Hireling Gold when subbing as Mains

So, when Hirelings earn money it dissappears. No problem.

​What happens if you end up playing your Hireling because your main is recovering back in town? If the hireling earns gold, what happens to it when they go back to being a hireling?

You have a brief window to make them buy useful things for themselves like armor and spells before they revert to henchbrain and blow all their earnings on ale & whores :-P

 

side note: I know at least some people actually manage the money that henchman have.

Assume that he has accumulated 80% of his XP in assets, of which 80% of that (e.g. 64%) are useless for all game purposes and the remaining 20% are available in coin, etc.

 

In my campaings i consider that henchmen expend their pay in lifestyle and luxury, but their share of the treasure is used in adventuring gear and eventualy saved to build their own stronholds/labs/merchant ships. I use spreadsheets to handle gold and xp, so keeping track of how much money each hireling has is easy.

Monstly i like to play hirelings not-as-idiots... on the other hand if its reasonable that the hireling will blow all his money so be it... i woundt let players chose in what their hirelings expend their money whitout roleplaying the negotiation.

In my campaign, I assume that henchmen blow half of their savings every month living the high life. Or possibly on long-term investments, retirement savings, and sending money back to their sick families, dopending on personality. Whatever's left over after that might be used to buy an item or two of new gear, if there's something the henchman seems in want of and they've enough cash left to pay for it.

I don't follow you Alex. I'm talking about the player is playing his hireling since his normal PC is out of game recovering, but the other players want to keep going. Say the main pc is out of play for a a few weeks and you go on a few adventures...what do you do about the hireling's money?

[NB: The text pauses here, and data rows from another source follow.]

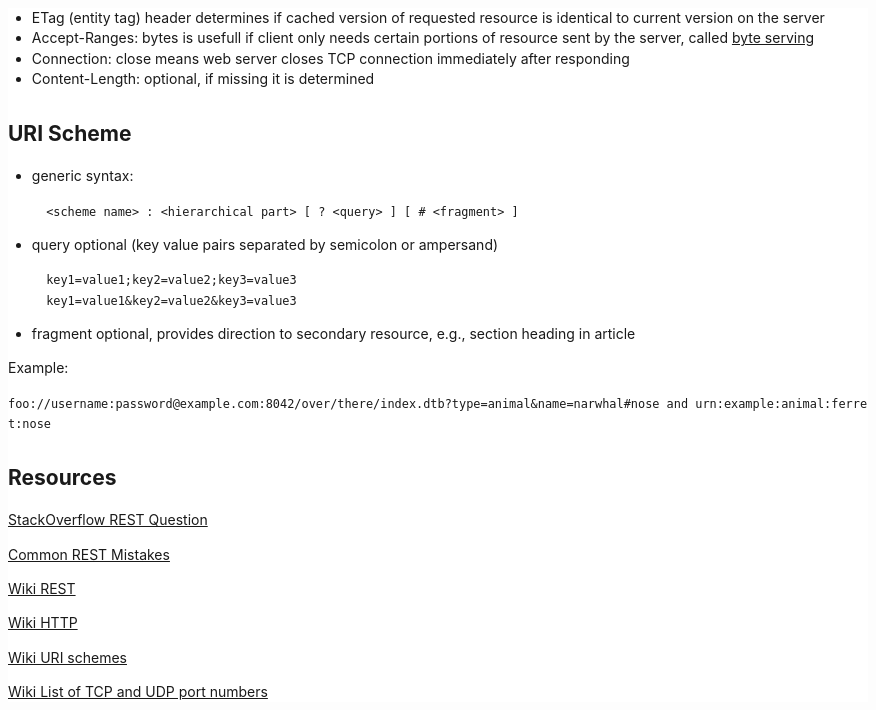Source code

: - ETag (entity tag) header determines if cached version of requested resource
  is identical to current version on the server
- Accept-Ranges: bytes is usefull if client only needs certain portions of
  resource sent by the server, called [byte
serving](http://en.wikipedia.org/wiki/Byte_serving)
- Connection: close means web server closes TCP connection immediately after
  responding
- Content-Length: optional, if missing it is determined

## URI Scheme

- generic syntax:

        <scheme name> : <hierarchical part> [ ? <query> ] [ # <fragment> ]

- query optional (key value pairs separated by semicolon or ampersand)

        key1=value1;key2=value2;key3=value3
        key1=value1&key2=value2&key3=value3

- fragment optional, provides direction to secondary resource, e.g., section
  heading in article

Example:
    
    foo://username:password@example.com:8042/over/there/index.dtb?type=animal&name=narwhal#nose and urn:example:animal:ferret:nose


## Resources

[StackOverflow REST Question](http://stackoverflow.com/questions/544474/can-you-help-me-understand-this-common-rest-mistakes-sessions-are-irrelevant)

[Common REST Mistakes](http://prescod.net/rest/mistakes/)

[Wiki REST](http://en.wikipedia.org/wiki/Representational_State_Transfer)

[Wiki HTTP](http://en.wikipedia.org/wiki/Hypertext_Transfer_Protocol)

[Wiki URI schemes](http://en.wikipedia.org/wiki/URI_scheme)

[Wiki List of TCP and UDP port numbers](http://en.wikipedia.org/wiki/List_of_TCP_and_UDP_port_numbers)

If we assume that past expenses are a prediction of future behavior:
-He spends or saves 64% of it to no game effect
-He spends 16% of it on equipment or assets useful to adventuring
-He hangs onto 20% of it as coin.

Presumably the coin section would be spent on whatever he directly needs at the time (inns, a new sword after an encounter with a rust monster, and so on), while the 16% section represents purchases that he makes whether or not it’s urgent (refilling from 3 to 6 torches, a new more comfortable backpack, etc).